KORUNMAK İÇİN YAPILACAK

Dr. Aksakal, reflü şikayetlerini azaltmak için dikkat edilmesi gerekleri de şöyle sıraladı:

"Yaşam koşulları ile ilgili değişikler yapılmalıdır. Yemek saatlerinin ve beslenme düzeninin değiştirilmesi ilk sırada gelir. Hastanın kilo fazlalığı varsa mutlaka kilo vermesi gerekir. Çünkü şişmanlık bir takım mekanizmalarla reflüye zemin hazırlar ve reflü şikayetleri artır. Mide çok fazla doldurulmamalı, az porsiyonlar tüketilmelidir. Uzun süren açlıklardan sonra büyük porsiyonlar tüketilmemelidir. Kızartma, çikolata, yağlı yiyecekler gibi mideden geç boşalan, mideden boşalmasını güçleştiren yemekler tercih edilmemelidir. Baharatlı gıdalar tüketirken dikkat edilmeli, mideye iyi gelmediği hissedilen gıdalar tüketilmemelidir. Özellikle akşam yatar pozisyona geçmeden önce midenin dolu olmaması gerekir. Yatmadan en az 3-4 saat önce sıvı ve katı gıda tüketilmemesi önemlidir.
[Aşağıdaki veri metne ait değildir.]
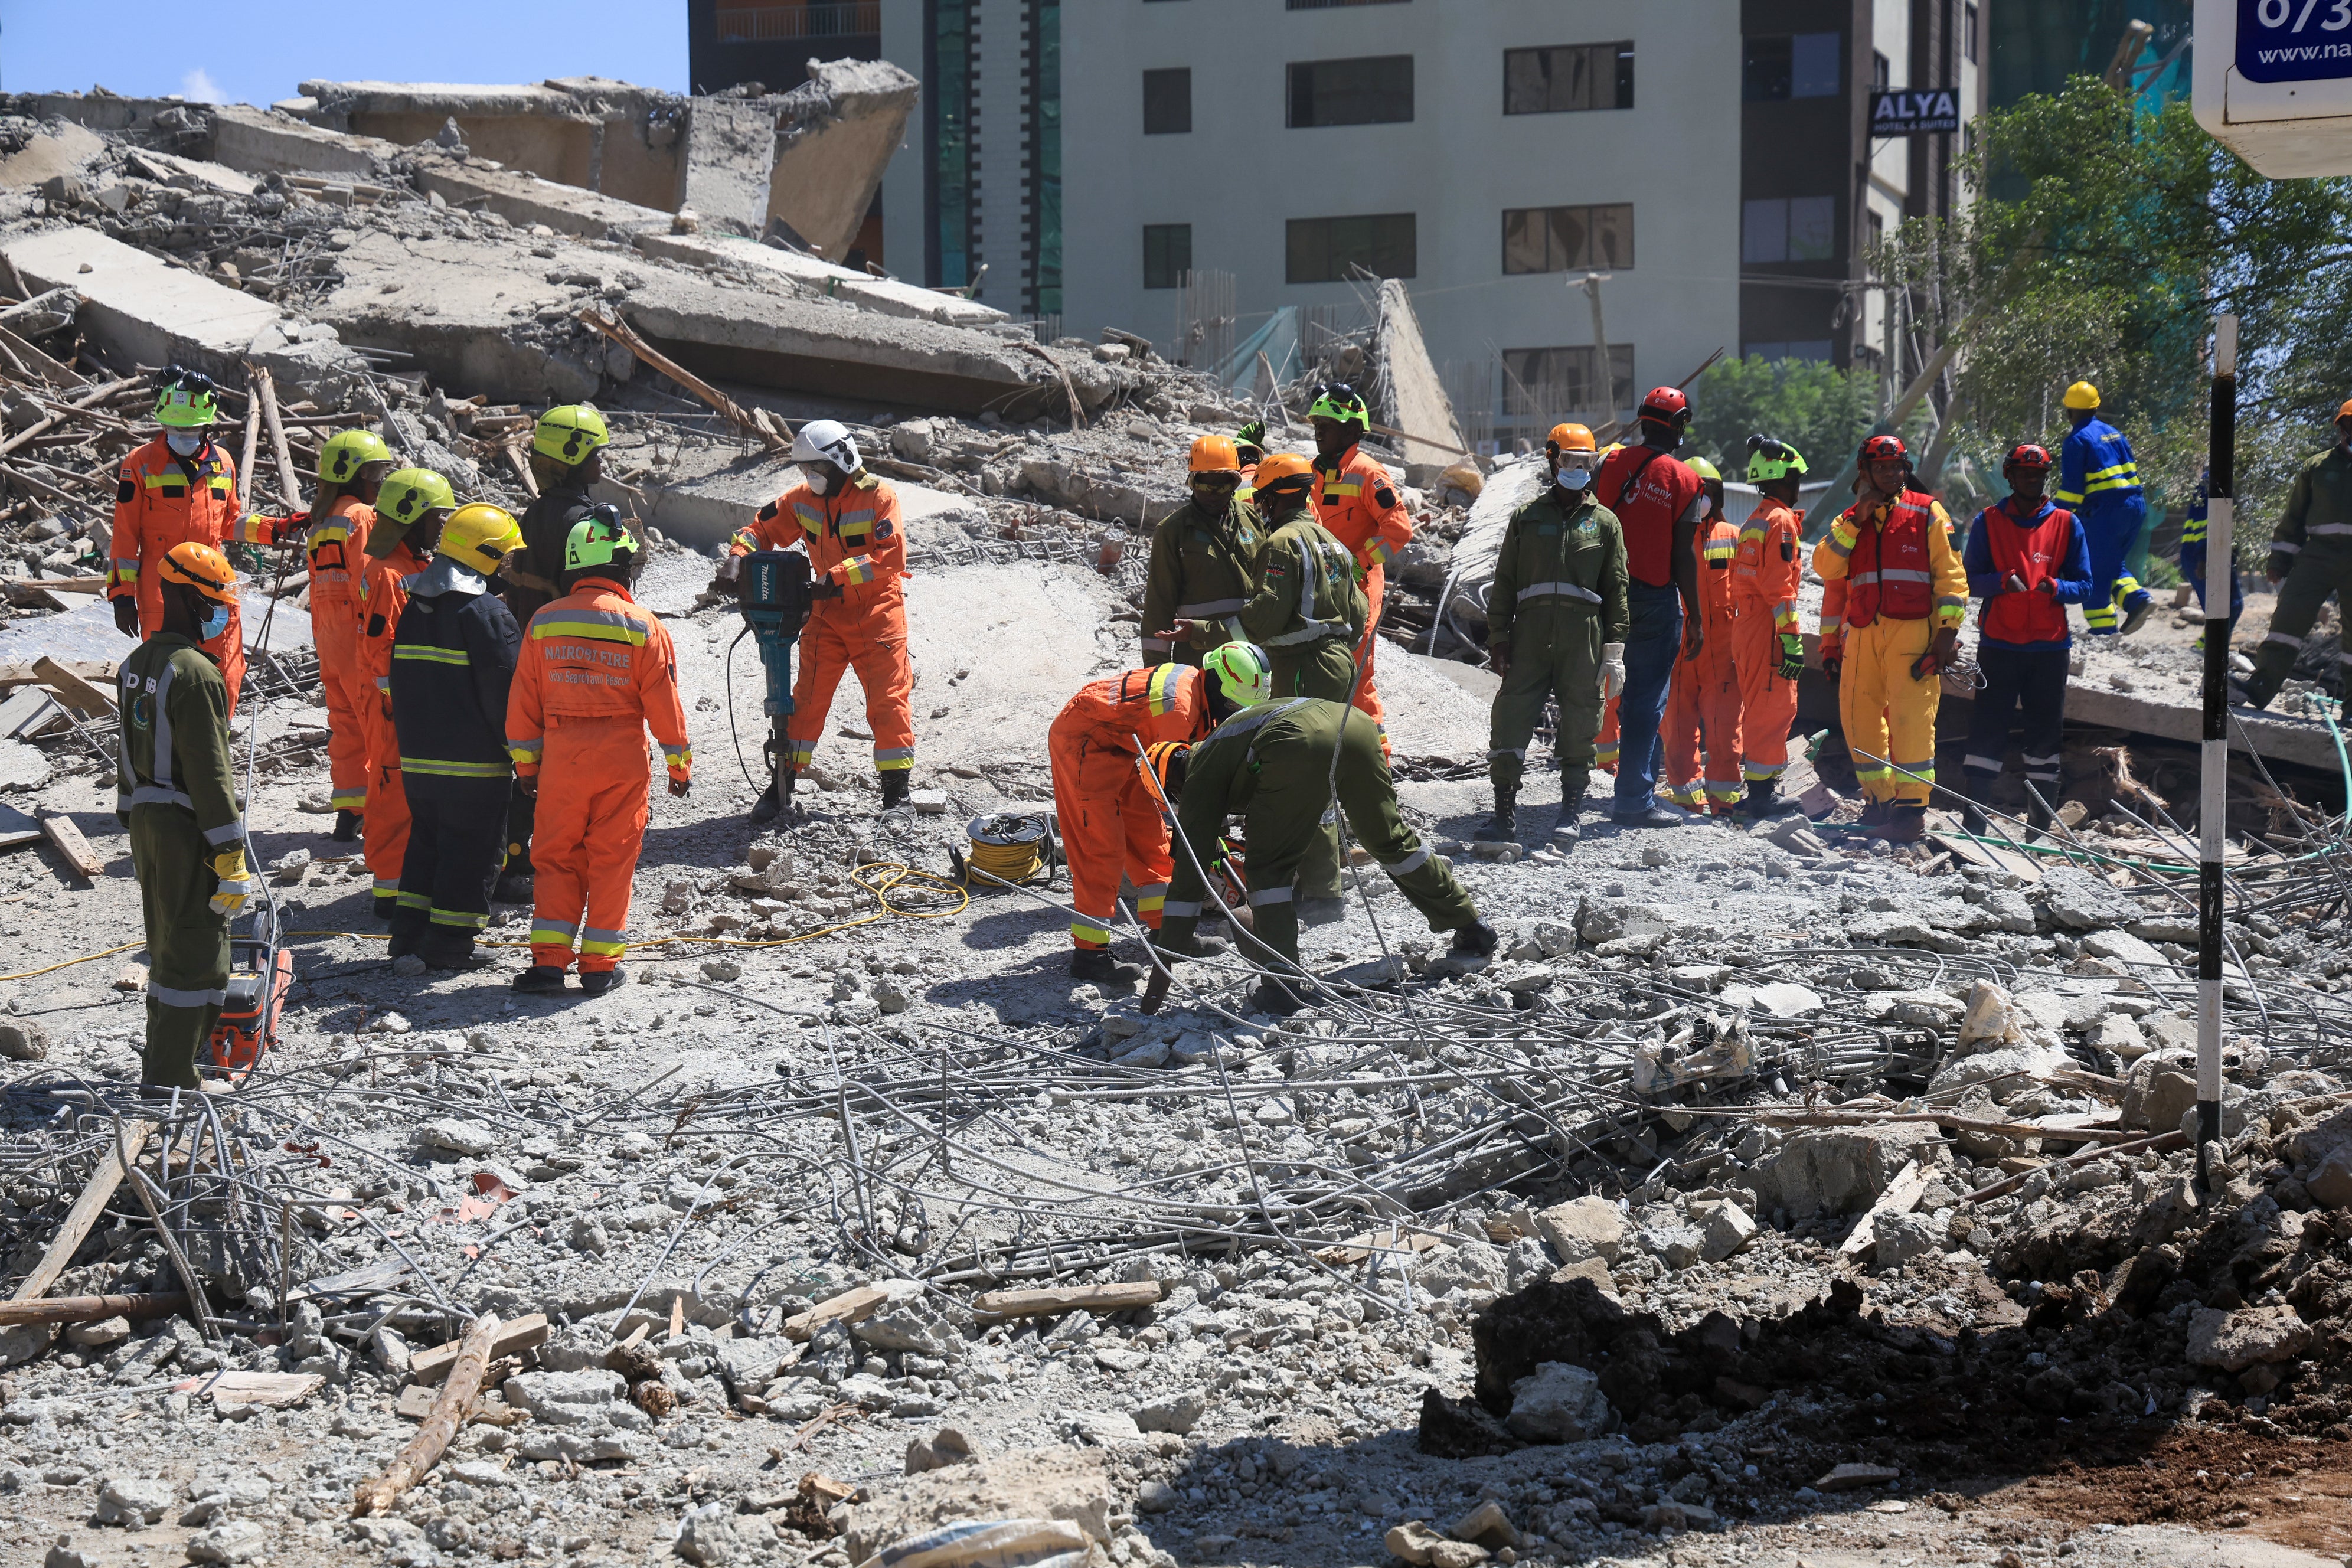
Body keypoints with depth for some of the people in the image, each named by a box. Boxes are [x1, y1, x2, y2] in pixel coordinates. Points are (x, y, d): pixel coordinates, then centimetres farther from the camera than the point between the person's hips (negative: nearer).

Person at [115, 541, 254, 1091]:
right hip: (187, 829, -9)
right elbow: (209, 772, -21)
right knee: (198, 957, -3)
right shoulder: (196, 673, -20)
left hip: (146, 822, 9)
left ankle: (161, 1063, 30)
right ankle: (170, 1083, -3)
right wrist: (230, 856, -18)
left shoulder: (138, 664, 9)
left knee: (167, 946, 20)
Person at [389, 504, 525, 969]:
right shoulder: (487, 612, -15)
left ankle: (410, 931, 18)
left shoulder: (414, 607, 10)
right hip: (474, 761, -7)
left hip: (417, 757, 7)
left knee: (426, 839, 19)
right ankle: (449, 943, 2)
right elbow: (505, 689, -16)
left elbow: (398, 680, 17)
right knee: (472, 849, 1)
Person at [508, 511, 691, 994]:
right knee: (612, 859, 7)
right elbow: (663, 701, -5)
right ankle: (600, 963, 9)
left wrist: (525, 761, 14)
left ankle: (549, 959, 2)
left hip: (561, 755, 2)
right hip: (623, 756, -2)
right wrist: (679, 763, 5)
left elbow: (524, 700, 5)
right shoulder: (643, 626, -7)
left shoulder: (543, 623, 1)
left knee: (556, 856, 10)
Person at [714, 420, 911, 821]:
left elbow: (891, 556, -22)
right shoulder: (803, 500, 3)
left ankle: (897, 789, 5)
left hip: (877, 612, -4)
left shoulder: (879, 497, -13)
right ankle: (781, 783, 9)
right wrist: (736, 561, -11)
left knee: (888, 699, -4)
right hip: (827, 613, 4)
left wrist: (837, 577, -28)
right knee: (808, 697, 3)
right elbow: (762, 529, 10)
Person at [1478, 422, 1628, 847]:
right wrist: (1498, 637, 5)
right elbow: (1504, 582, 13)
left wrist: (1614, 651, 2)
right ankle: (1505, 815, -2)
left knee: (1579, 722, 2)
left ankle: (1571, 811, 14)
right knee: (1510, 718, -7)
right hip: (1530, 633, 0)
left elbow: (1617, 589, 9)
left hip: (1583, 637, 0)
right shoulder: (1527, 518, 13)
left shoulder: (1604, 522, 12)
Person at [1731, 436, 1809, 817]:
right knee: (1775, 708, -7)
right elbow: (1779, 586, -18)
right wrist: (1792, 639, -19)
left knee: (1760, 707, 15)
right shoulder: (1781, 521, -11)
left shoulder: (1752, 522, 18)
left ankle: (1760, 788, 20)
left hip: (1745, 627, 10)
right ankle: (1762, 791, -8)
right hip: (1768, 628, -10)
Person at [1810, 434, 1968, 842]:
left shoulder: (1926, 512, 7)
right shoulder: (1850, 520, 17)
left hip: (1913, 630, -4)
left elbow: (1949, 571, 3)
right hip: (1863, 633, 4)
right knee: (1858, 716, 2)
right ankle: (1881, 799, 13)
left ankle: (1912, 806, -11)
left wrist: (1948, 628, -6)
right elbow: (1826, 568, 2)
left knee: (1911, 717, -13)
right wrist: (1856, 520, -4)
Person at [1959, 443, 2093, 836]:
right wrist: (2003, 581, -18)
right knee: (1987, 730, -5)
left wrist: (2055, 587, -15)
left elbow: (2085, 587, 7)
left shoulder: (2067, 524, 8)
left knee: (2045, 733, 3)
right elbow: (1970, 581, 2)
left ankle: (2039, 828, 10)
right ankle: (1974, 816, -2)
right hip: (1998, 645, -1)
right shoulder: (1988, 522, 6)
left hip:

Mide dolu olduğunda, mide içeriğin yemek borusuna kaçması daha kolay olmaktadır. Bu aynı zamanda uykuapnesine neden olabilmektedir. Uyku apnelerinin altında başka nedenler de olsa reflü uyku düzenini bozar. Reflü şikayetlerinde yastığı yükseltmek yerini yatağın başını 30- 45 cm yükseltmek daha uygundur. Yemek sonrası karın basıncını arttıran hareketler yapılmamalıdır. Eğilme ve doğrulmaya neden olacak fiziksel hareketler için bir müddet beklenilmelidir. Beli sıkan giyecekler giyilmemelidir. "

CERRAHİ UYGULAMA

Dr. Aksakal, reflü tedavisini her hastaya göre değiştiğini ifade etti. Uzun süre ilaç tedavisi alan hastaların en azından senede iki defa doktora gitmesi gerektiğini ifade eden Dr. Gökhan Aksakal, "Doktorun belirlediği zamanlarda bazı hastalarda birkaç senede bir endoskopinin tekrarlanması gerekebilir. Genellikle beslenme alışkanlığı, kilo, günlük yaşamda gerekli düzenlemeler yapıldıktan sonra ve ilaç tedavisiyle şikayetler geçmektedir. Fakat bazı hastalarda ilaçlar yeterli olmayabilir ya da çok uzun süre ilaç kullanılması gerekebilir. Bu grup hastalara reflü cerrahisi yapılır" dedi.